Passage: Genesis 11:1-9

There has always seemed something a little unfair about the story of the Tower of Babel.  In it, a group of early humans endeavor to build a tower that reaches heaven.  God, observing their progress, says, “As one people speaking one language, there’s no limit to what they’ll be able to do.”  God proceeds to scramble the speech centers of their brains, so they end up talking different languages.  None of them can understand each other.  They go their separate ways, and are scattered across the face of the earth.  The beginnings of their magnificent tower become a monument to their failed effort. 

Why does God do it?  Is he nervous that they might reach heaven?  Of course not.  We know that God doesn’t actually reside in the sky.  Is there a possibility that humanity could become a match for God’s power and majesty?  Of course not.  God’s power is limitless.  No created thing is a threat to God.  Why would God do something as seemingly capricious as pulling the ace of language confusion out of his sleeve?

Perhaps it isn’t good for people to be without limitations.  I recently watched Chronicle, a film about three teenage boys who develop superpowers after being exposed to alien radiation.  They take the kind of delight you’d expect in moving objects with their minds and learning how to fly.  One of the boys develops his powers more quickly than the other two.  He is also the one of the group who has the biggest inferiority complex.  Suddenly his superpowers become a way of getting back at the kids who bullied him and the father who abused him.  Convinced of his superiority, he isolates himself from everyone – included his closest friends and family.  Without limitations, his powers become monstrous.
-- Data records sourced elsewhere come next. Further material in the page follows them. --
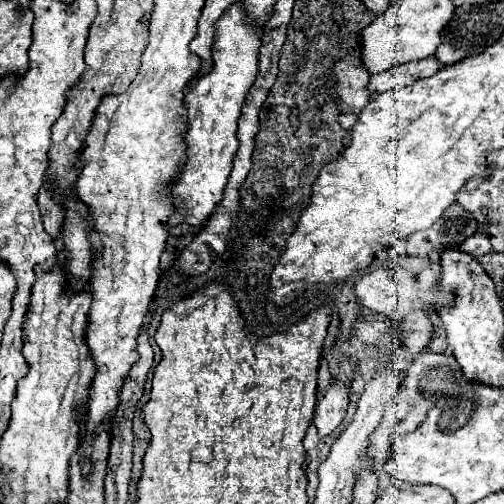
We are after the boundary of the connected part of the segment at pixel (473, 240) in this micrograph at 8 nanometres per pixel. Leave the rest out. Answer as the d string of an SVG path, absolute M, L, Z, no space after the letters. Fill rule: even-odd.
M481 224L477 228L477 232L467 238L467 242L463 242L463 246L459 246L463 252L469 252L473 258L481 258L483 254L487 254L491 250L491 234L487 232L487 224Z

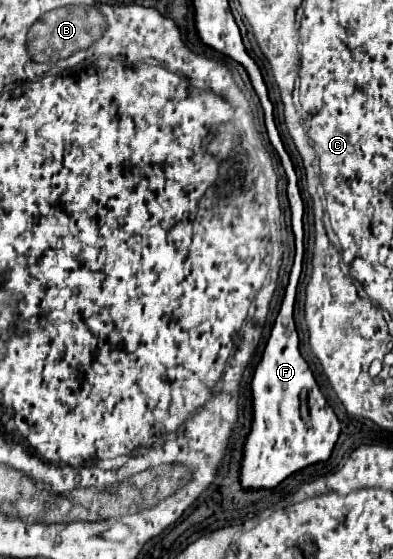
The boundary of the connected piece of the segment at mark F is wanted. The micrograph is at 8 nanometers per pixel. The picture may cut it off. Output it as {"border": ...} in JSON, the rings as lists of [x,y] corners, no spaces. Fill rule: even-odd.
{"border":[[[266,127],[266,129],[268,129],[270,143],[276,149],[286,174],[286,192],[290,211],[292,211],[295,256],[292,271],[290,271],[290,279],[288,279],[288,285],[286,285],[286,291],[284,291],[280,313],[274,321],[270,339],[264,347],[262,359],[256,365],[254,375],[252,375],[252,383],[250,383],[250,389],[252,389],[252,425],[250,425],[250,433],[244,441],[244,457],[240,461],[240,475],[238,475],[240,485],[242,485],[244,491],[272,489],[292,473],[296,473],[296,471],[300,471],[308,465],[328,461],[328,457],[332,455],[332,449],[338,441],[338,435],[340,435],[340,421],[338,421],[336,413],[332,411],[332,407],[328,405],[326,397],[322,395],[308,363],[304,361],[304,357],[300,355],[300,349],[298,349],[300,341],[298,341],[298,333],[296,333],[296,327],[294,327],[292,311],[294,311],[296,285],[298,285],[298,279],[300,279],[300,273],[302,273],[302,263],[304,263],[304,201],[302,201],[302,195],[300,194],[296,169],[292,165],[290,155],[284,149],[278,127]],[[302,391],[306,391],[306,415],[302,413],[302,407],[304,407]]]}

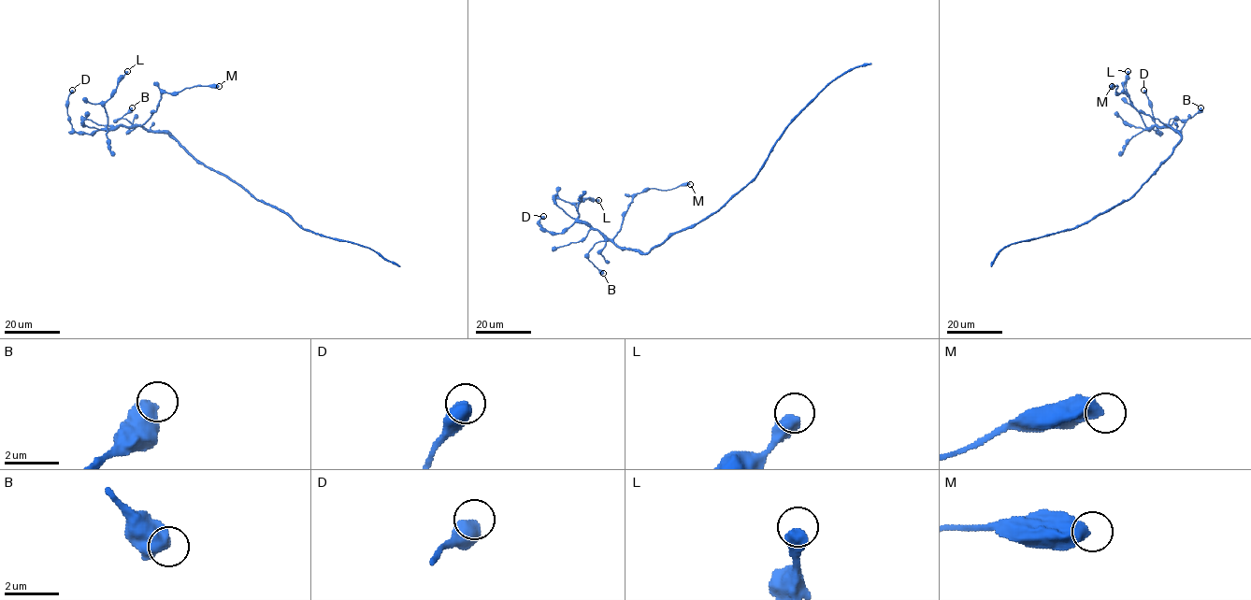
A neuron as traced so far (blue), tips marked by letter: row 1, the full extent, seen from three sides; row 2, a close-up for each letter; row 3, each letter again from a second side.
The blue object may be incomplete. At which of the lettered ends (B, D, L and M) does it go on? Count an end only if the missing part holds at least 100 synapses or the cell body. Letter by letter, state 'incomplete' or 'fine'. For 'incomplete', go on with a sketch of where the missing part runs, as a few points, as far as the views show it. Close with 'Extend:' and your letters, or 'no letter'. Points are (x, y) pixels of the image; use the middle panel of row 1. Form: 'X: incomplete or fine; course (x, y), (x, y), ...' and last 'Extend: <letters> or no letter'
B: fine
D: fine
L: fine
M: fine
Extend: no letter

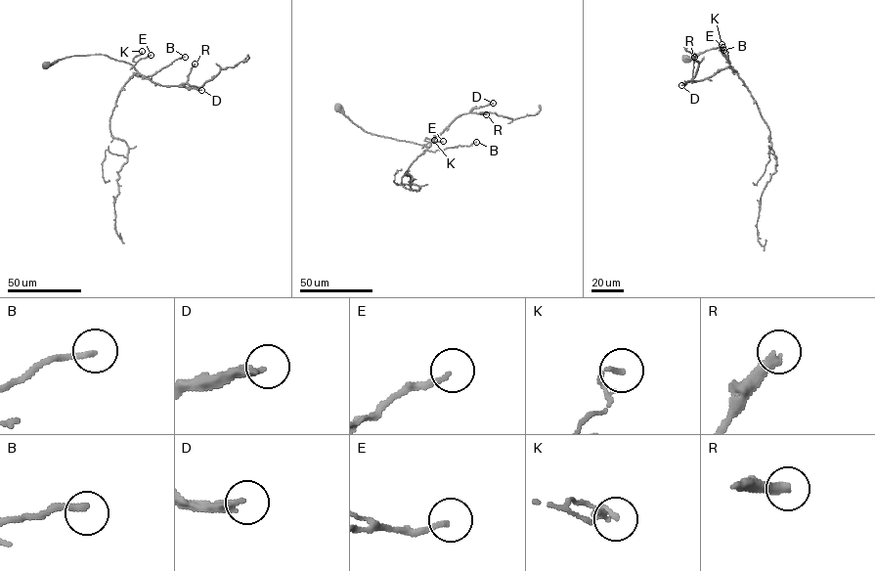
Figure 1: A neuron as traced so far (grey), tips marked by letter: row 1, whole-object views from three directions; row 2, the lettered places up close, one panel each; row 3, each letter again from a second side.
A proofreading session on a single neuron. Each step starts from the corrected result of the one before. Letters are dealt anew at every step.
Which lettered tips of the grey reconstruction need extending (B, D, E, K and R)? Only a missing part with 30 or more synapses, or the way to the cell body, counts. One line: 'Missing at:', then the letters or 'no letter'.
Missing at: D

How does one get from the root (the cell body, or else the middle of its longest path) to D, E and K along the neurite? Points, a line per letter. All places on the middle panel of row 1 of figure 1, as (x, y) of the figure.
D: (337, 108), (368, 132), (428, 148), (459, 116), (493, 103)
E: (337, 108), (353, 122), (372, 134), (423, 146), (443, 141)
K: (337, 108), (368, 132), (423, 146), (427, 143), (426, 138), (434, 140)

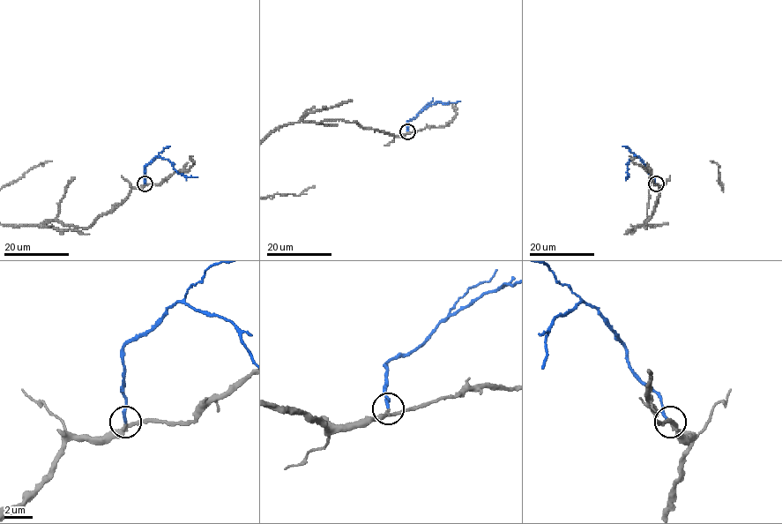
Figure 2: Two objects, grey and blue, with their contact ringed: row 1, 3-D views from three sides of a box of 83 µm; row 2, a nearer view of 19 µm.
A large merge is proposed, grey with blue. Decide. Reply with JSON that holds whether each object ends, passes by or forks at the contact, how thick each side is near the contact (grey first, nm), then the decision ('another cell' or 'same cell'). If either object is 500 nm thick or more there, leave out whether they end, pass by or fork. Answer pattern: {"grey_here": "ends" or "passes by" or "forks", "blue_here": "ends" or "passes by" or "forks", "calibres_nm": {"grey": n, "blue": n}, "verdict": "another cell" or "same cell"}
{"grey_here": "passes by", "blue_here": "ends", "calibres_nm": {"grey": 240, "blue": 200}, "verdict": "same cell"}

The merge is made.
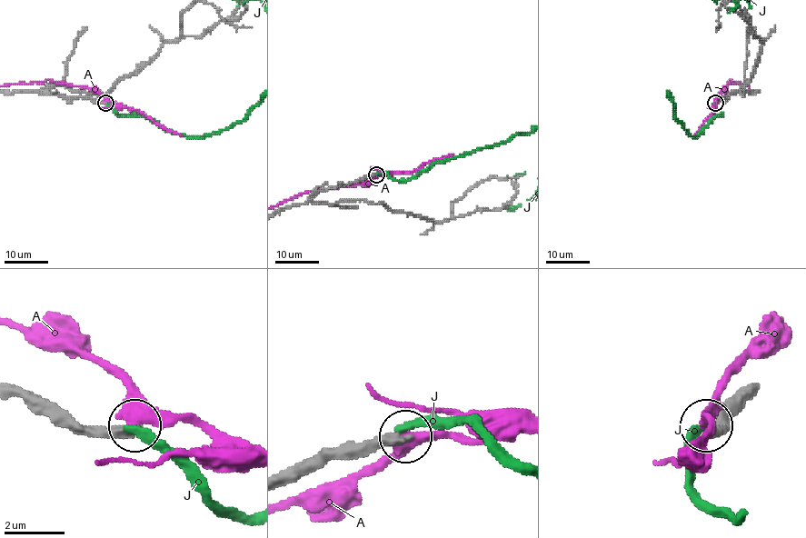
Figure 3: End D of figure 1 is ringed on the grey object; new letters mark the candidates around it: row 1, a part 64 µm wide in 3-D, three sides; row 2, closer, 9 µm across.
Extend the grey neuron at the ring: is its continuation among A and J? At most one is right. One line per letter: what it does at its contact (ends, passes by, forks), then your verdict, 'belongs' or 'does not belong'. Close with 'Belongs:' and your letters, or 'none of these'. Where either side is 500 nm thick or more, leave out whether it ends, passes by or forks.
A: it passes by; does not belong
J: it ends; does not belong
Belongs: none of these

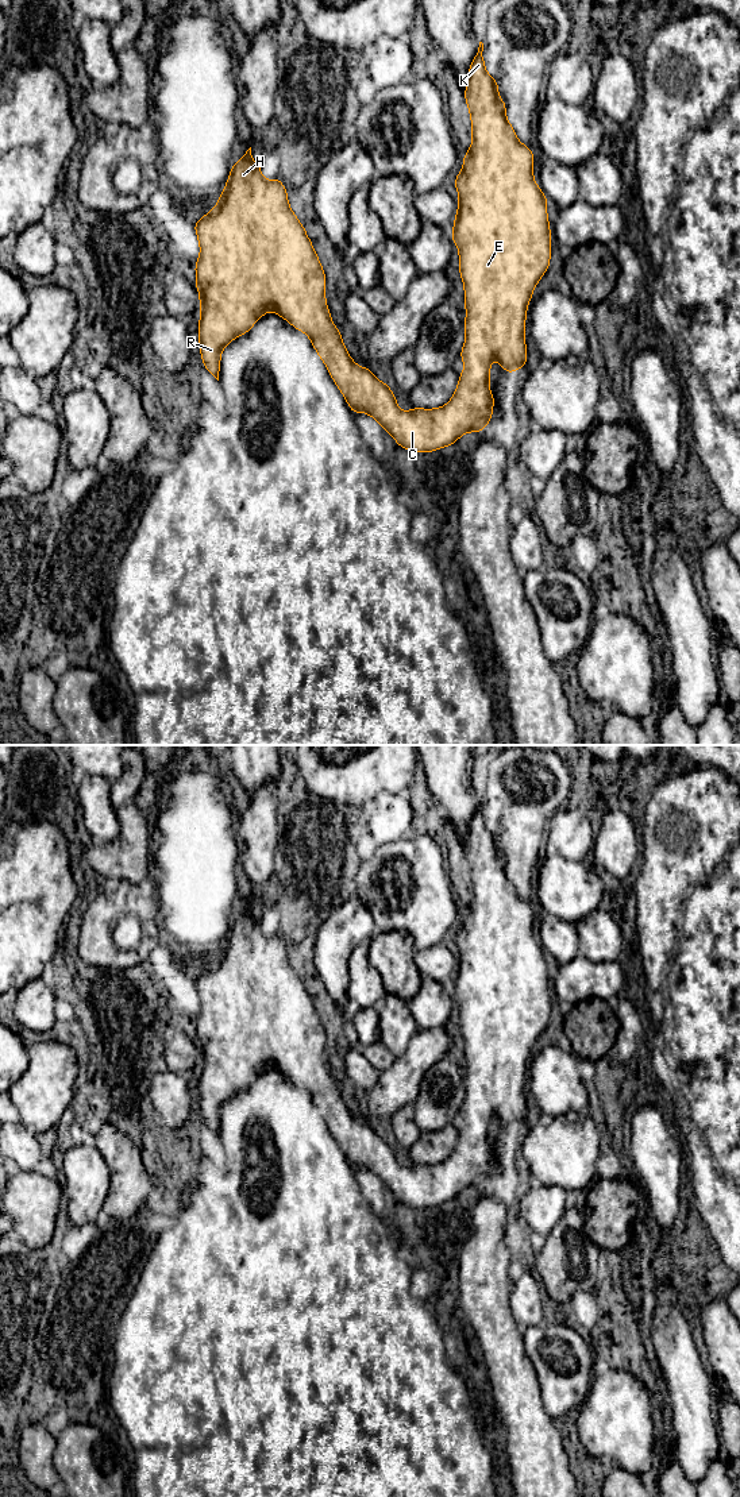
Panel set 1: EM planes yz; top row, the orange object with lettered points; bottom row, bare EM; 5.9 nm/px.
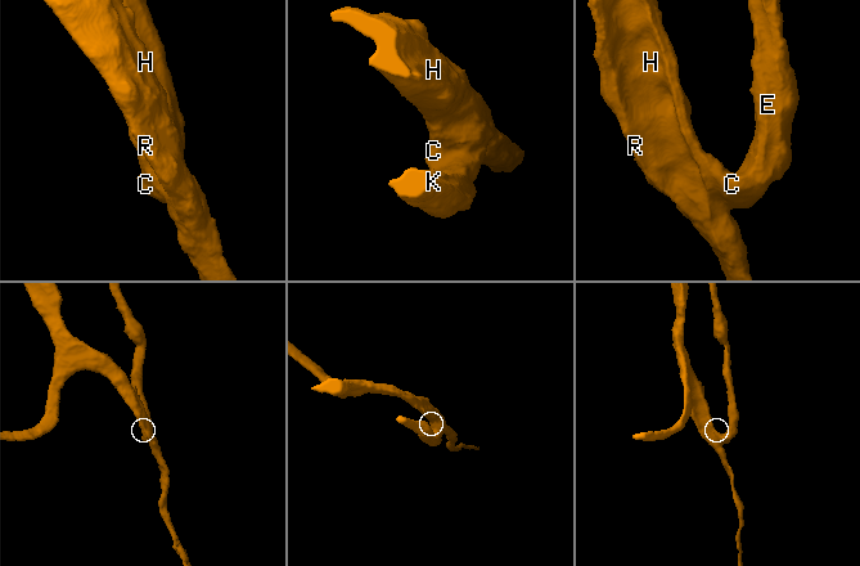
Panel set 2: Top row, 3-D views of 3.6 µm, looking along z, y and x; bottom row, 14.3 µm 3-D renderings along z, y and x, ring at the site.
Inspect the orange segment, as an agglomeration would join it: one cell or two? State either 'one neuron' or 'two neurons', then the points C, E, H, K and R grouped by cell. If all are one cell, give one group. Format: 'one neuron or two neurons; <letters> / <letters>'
one neuron; C E H K R

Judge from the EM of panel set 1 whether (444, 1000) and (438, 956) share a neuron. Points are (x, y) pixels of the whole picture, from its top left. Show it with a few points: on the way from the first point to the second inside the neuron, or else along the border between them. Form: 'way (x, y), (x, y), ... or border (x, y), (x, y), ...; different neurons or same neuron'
way (434, 990), (431, 977), (435, 973), (435, 967); same neuron

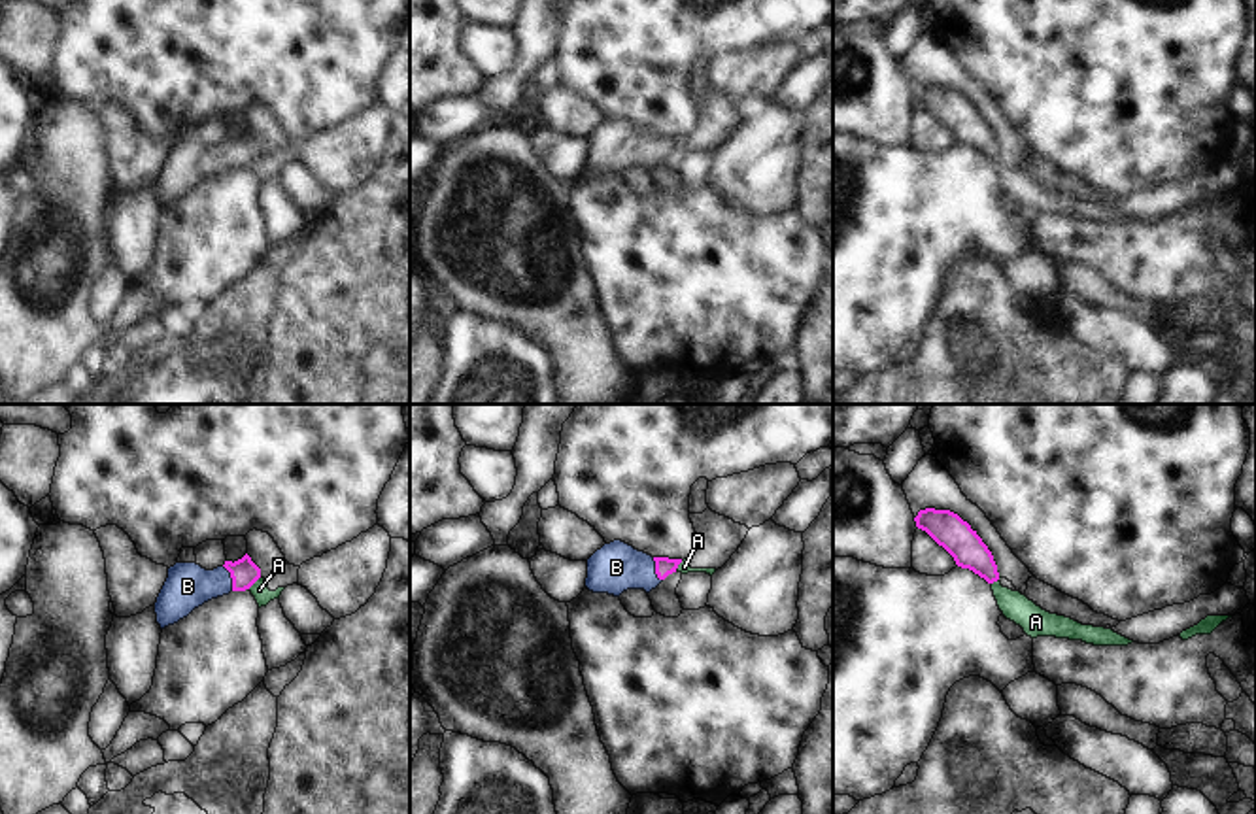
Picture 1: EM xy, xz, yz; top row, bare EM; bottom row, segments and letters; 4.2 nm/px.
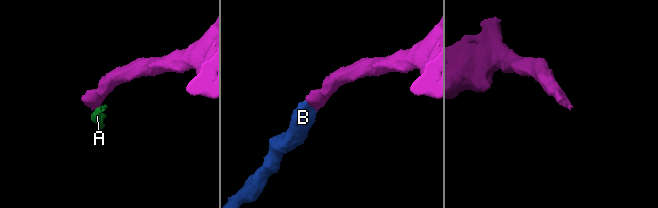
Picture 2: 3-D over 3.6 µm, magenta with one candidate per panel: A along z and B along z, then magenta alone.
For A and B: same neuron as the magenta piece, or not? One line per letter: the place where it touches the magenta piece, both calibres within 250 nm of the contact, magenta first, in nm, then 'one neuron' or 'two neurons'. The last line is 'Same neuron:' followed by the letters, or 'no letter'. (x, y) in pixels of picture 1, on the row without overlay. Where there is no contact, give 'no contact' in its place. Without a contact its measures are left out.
A: contact xy (254, 159); calibres 120 and 80 nm; two neurons
B: contact xy (231, 153); calibres 120 and 190 nm; one neuron
Same neuron: B

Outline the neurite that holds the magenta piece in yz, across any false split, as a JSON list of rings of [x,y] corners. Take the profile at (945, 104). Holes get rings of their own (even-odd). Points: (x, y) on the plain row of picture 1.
[[[925,85],[918,89],[914,98],[918,106],[925,108],[954,134],[958,144],[973,147],[988,161],[999,157],[992,128],[976,108],[973,108],[958,91],[950,87]]]

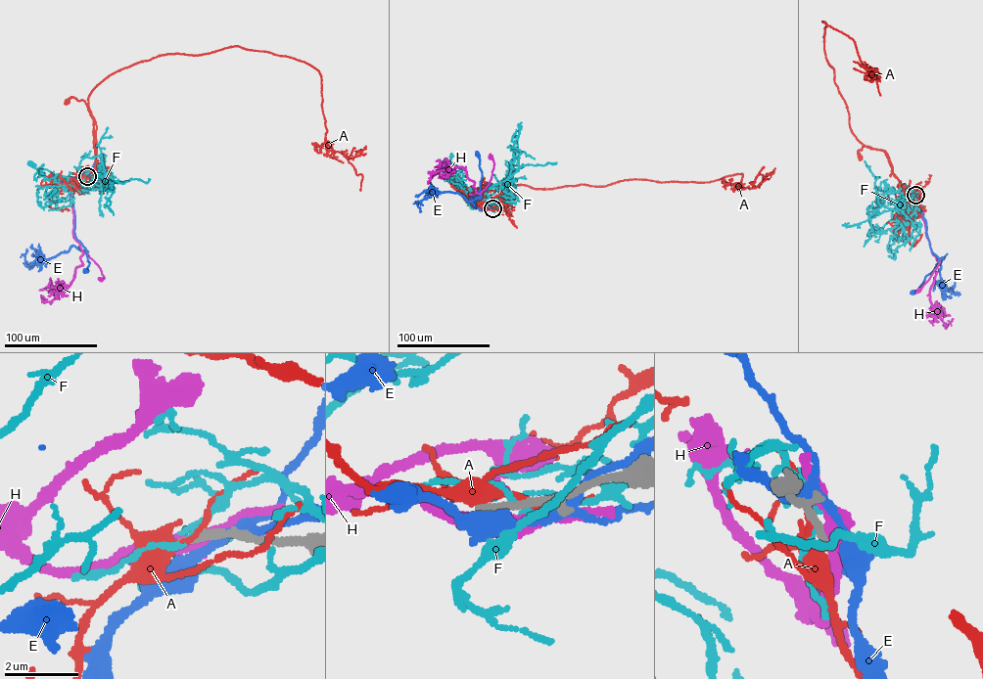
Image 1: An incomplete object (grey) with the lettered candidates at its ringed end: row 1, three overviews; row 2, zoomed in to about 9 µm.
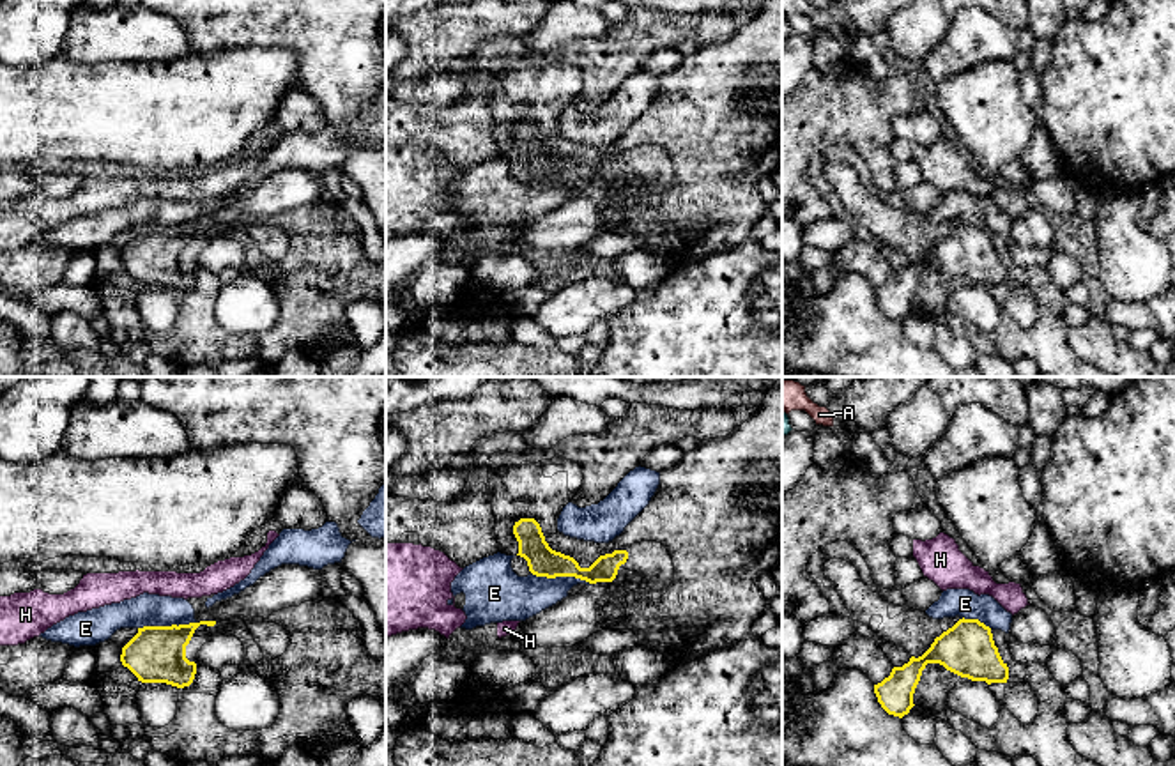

Is it possible that this is what happens to all people?  The unbridled growth of all our potentials includes the unrestrained expansion of our capacity to do evil.  To abuse those who are weaker than ourselves.  To consume more and more of the resources available to us.  Could it be that God’s boundary-setting at Babel was an act of love?  And could it be that when God imposes limits on you and me, he also does so in love?  The thing we need most in the world is an intimate connection with God.  The more powerful and independent we are, the more we buy the delusion that we don’t need God.  We are at our best when we accept our limitations.  And when, in our weakness, we rest in him.